BRIEF
Please retype the records below word for word, leaving out the pictures.

PROVIDED DATA
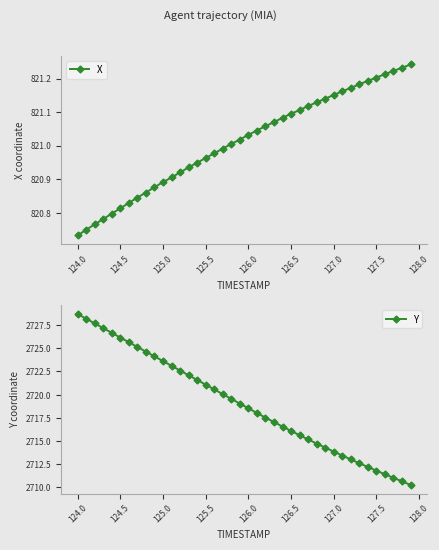

At which label is X closest to 820?

124.0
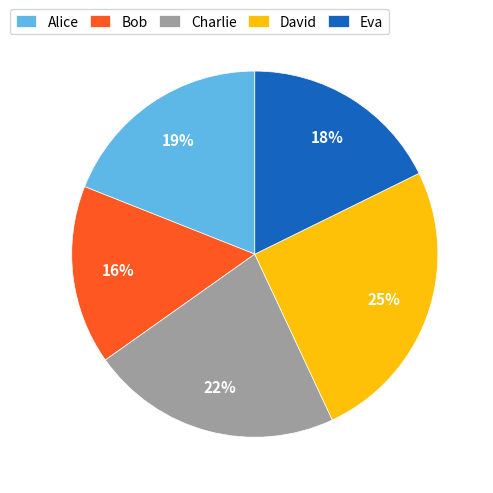

Is the sum of Eva and Charlie greater than half?

No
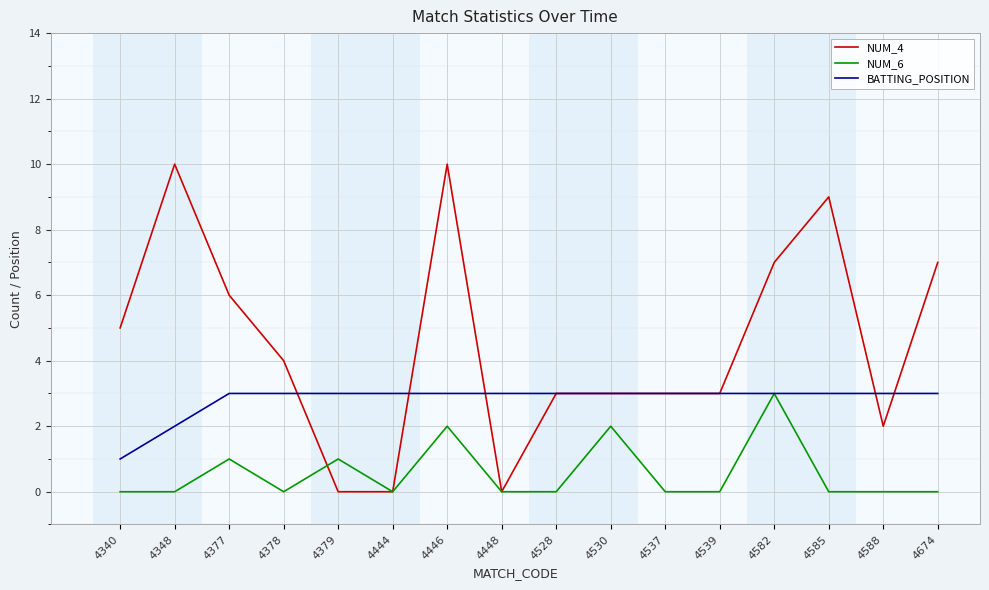

At which category is the sum across all series the highest?

4446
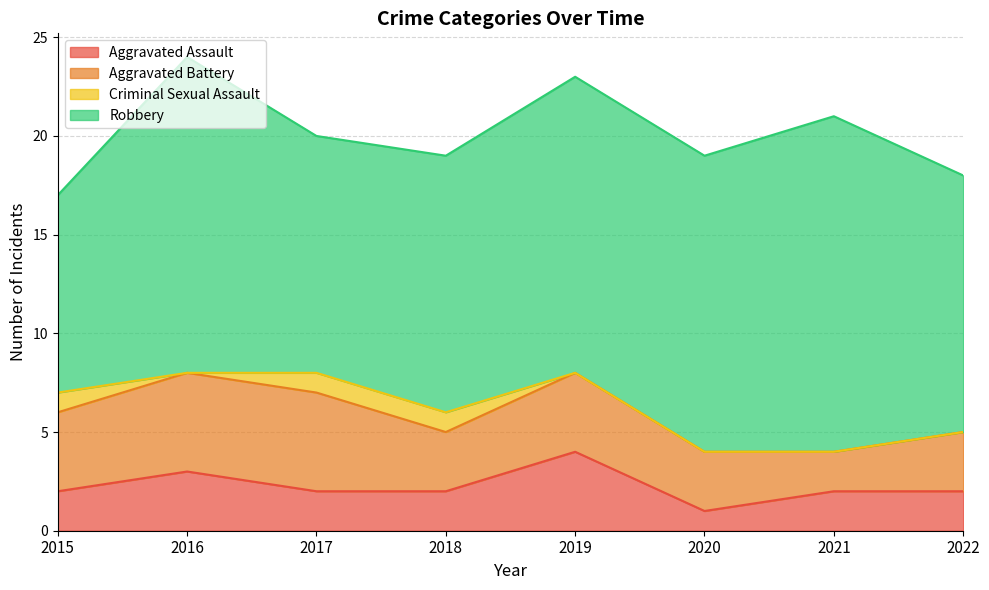

True or false: Aggravated Battery and Aggravated Assault intersect in this chart.

False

TASK OUTPUT
At which label is X closest to 820?

124.0

Is the sum of Eva and Charlie greater than half?

No

At which category is the sum across all series the highest?

4446

True or false: Aggravated Battery and Aggravated Assault intersect in this chart.

False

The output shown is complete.